[Stored entries]
>>>

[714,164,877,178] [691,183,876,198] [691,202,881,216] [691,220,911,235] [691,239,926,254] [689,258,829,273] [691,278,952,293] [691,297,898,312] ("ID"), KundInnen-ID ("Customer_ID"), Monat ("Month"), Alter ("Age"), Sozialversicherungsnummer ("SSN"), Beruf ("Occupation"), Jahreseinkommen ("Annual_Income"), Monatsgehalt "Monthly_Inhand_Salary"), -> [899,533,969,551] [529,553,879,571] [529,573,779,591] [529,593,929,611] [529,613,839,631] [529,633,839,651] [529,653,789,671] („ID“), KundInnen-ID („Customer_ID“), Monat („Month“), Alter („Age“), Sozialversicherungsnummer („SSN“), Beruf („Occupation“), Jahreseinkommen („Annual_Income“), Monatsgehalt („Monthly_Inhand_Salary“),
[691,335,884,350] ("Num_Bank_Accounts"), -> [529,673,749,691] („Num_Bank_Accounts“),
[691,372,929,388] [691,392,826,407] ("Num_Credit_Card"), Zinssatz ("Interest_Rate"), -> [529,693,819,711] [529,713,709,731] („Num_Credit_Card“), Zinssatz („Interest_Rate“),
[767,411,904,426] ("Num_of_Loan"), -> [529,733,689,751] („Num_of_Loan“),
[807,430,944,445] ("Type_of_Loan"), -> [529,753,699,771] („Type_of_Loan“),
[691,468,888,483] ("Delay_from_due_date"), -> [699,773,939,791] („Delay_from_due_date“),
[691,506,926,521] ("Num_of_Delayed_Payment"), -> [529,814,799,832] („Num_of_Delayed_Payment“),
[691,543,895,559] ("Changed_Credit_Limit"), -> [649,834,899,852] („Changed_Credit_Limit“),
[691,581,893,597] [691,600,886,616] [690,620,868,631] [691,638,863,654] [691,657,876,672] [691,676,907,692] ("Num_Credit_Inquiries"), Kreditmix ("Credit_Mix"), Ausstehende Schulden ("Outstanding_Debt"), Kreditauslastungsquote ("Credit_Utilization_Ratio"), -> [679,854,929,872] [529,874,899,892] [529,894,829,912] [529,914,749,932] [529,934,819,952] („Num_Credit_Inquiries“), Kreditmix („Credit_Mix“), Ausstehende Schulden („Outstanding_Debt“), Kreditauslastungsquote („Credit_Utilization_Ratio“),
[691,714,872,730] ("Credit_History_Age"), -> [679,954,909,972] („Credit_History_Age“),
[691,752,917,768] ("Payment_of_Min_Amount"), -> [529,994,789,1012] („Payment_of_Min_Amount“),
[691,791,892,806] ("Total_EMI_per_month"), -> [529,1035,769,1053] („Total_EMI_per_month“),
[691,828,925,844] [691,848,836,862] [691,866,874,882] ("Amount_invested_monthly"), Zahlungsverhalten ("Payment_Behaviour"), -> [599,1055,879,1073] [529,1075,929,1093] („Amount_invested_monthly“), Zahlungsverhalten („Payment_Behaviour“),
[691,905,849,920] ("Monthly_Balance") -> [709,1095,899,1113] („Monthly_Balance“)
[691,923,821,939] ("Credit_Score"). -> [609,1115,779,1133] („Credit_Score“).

<<<
>>>

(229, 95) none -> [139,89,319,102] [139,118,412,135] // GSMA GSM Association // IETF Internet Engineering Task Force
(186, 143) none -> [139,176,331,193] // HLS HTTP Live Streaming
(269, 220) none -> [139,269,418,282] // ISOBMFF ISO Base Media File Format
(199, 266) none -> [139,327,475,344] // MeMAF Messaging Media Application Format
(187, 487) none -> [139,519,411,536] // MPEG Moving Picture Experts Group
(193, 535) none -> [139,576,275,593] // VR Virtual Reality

<<<

What this task involves: Nothing but the lines above from the one containing "(269, 220) none" through the one containing "(193, 535) none" should appear in the answer, each repeated exactly.

Your response:
(269, 220) none -> [139,269,418,282] // ISOBMFF ISO Base Media File Format
(199, 266) none -> [139,327,475,344] // MeMAF Messaging Media Application Format
(187, 487) none -> [139,519,411,536] // MPEG Moving Picture Experts Group
(193, 535) none -> [139,576,275,593] // VR Virtual Reality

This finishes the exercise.